With this information you can set a filter to analyze your text according to your specific criteria. SpellVar-Features differ from Variety-Features. Variety-Features are used to mark regional varieties of lexical items, such as the American word "billfold" for BCE "wallet", "mailman" vs "postman".


Contractions

The English version is able to analyze and recognize word forms with apostrophes:

  • Possessive forms of nouns; this includes singular word forms like "entry's", as well as plural word forms like "points'", including exceptions.
  • Contractions of auxiliary + not such as "doesn't", "haven't".

Please note: If you require a single analysis of a word form with an apostrophe, do not use the apostrophe character as a separator within your application.

Here is an example for the Lemmatizer:


query   -> cat's
filter  -> (Cat N)
result  -> cat
               (Cat N)(Contraction N+'s/Clitic)
               (Cat N)(Contraction N+have/V)
               (Cat N)(Contraction N+be/V)

The Contraction Feature

The contraction feature is used to specify contraction elements included in the answer.
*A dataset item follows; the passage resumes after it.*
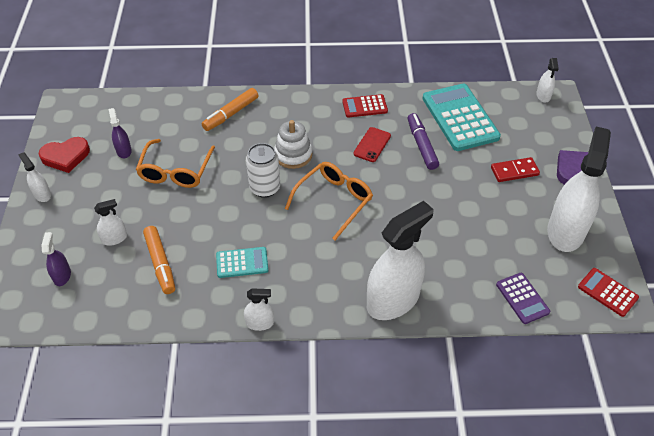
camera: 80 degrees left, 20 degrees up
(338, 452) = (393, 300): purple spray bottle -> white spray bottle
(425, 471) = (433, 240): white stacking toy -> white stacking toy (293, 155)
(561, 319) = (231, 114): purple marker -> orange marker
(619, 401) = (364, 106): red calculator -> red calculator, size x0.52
The above example shows the Lemmatizer results for the query "cat's". The single entities within the contraction feature are separated by the character '+'. An entity is described uniquely by its category, if it is an "open" entity, i.e. all entries of the same category (following specific restrictions) could potentially be applied to an entity. On the other hand, an entity is specified by the pair citation form "/" category, if it describes an element from a finite set of possibilities.


Language Tools for Italian



Available Datasets

The following datasets are deliverable for all types of Analyzers, Generators and Analyzer/Generators:

  • Evaluation license: all nouns, verbs, adjectives and adverbs starting with the letters 'a' to 'c', plus all other types of entries (for 13'000+ entries).
  • Full license: all currently available Italian words (50'000+), with contraction elements analysis.
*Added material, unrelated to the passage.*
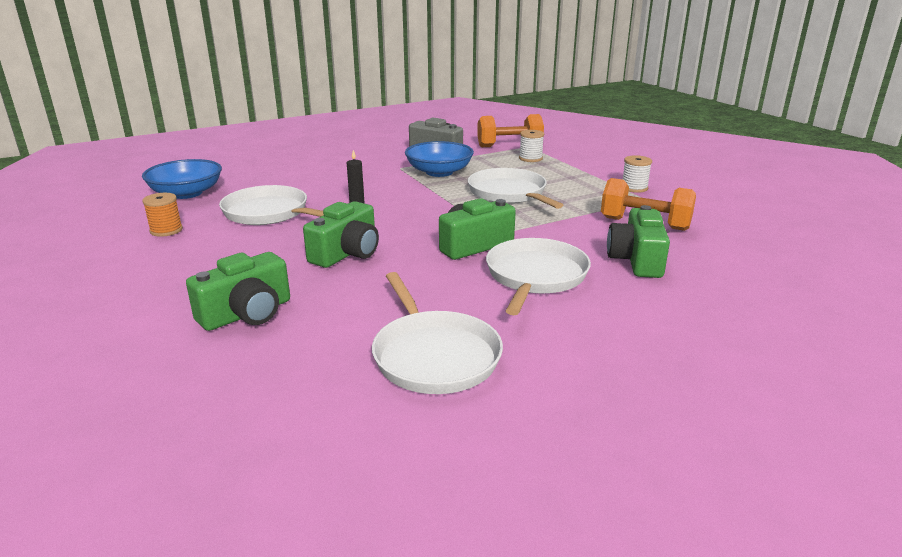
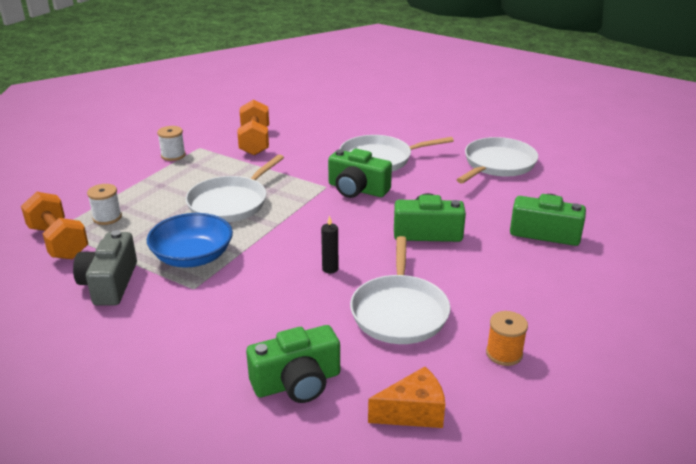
camera: 120 degrees left, 5 degrees up
(186, 193) = (413, 412): blue bowl -> orange cheese
(636, 260) = (321, 136): green camera -> green camera (297, 382)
The following datasets are available for the Italian Wordformation Analyzer/Generator:

  • Evaluation license: all derivation level entries relating to all nouns, verbs, adjectives and adverbs starting with the letters 'a' to 'c', plus all other types of entries (a total of about 10'000 relations).
  • Full license: all derivation level entries for all entries (40'000+).

Language Specific Features

Here are some Italian-specific features that need to be considered by your client application in order to make the best use of our data analyzers.


Contractions

The Italian version is able to analyze and recognize cliticized word forms, like "dammelo", "dimmelo","vattene", etc., where forms of more lexemes are combined into one unique graphic word. This is a very useful feature when analyzing text, because clitics are used very often in Italian.

Here is an example for the Lemmatizer:


query   -> vattene
result  -> andare
               (Cat V)
               (Contraction ti/Pron+ne/Pron+V)

Here is an example for the Analyzer:


query   -> spiegatemela
result  -> spiegare
              (Cat V)(Aux avere)
              (Mod Imp)(Pers 2nd)(Num PL)
              (Contraction mi/Pron+la/Pron+V)



The Contraction Feature

The contraction feature is used to specify contraction elements included in the reply. The above example shows the results for the queries "vattene" and "spiegatemela". The single entities within the contraction feature are separated by the character '+'. An entity is described uniquely by its category, if it is an "open" entity, i.e. all entries of the same category (following specific restrictions) could potentially be applied to an entity. On the other hand, an entity is specified by the pair citation form "/" category, if it describes an element from a finite set of possibilities.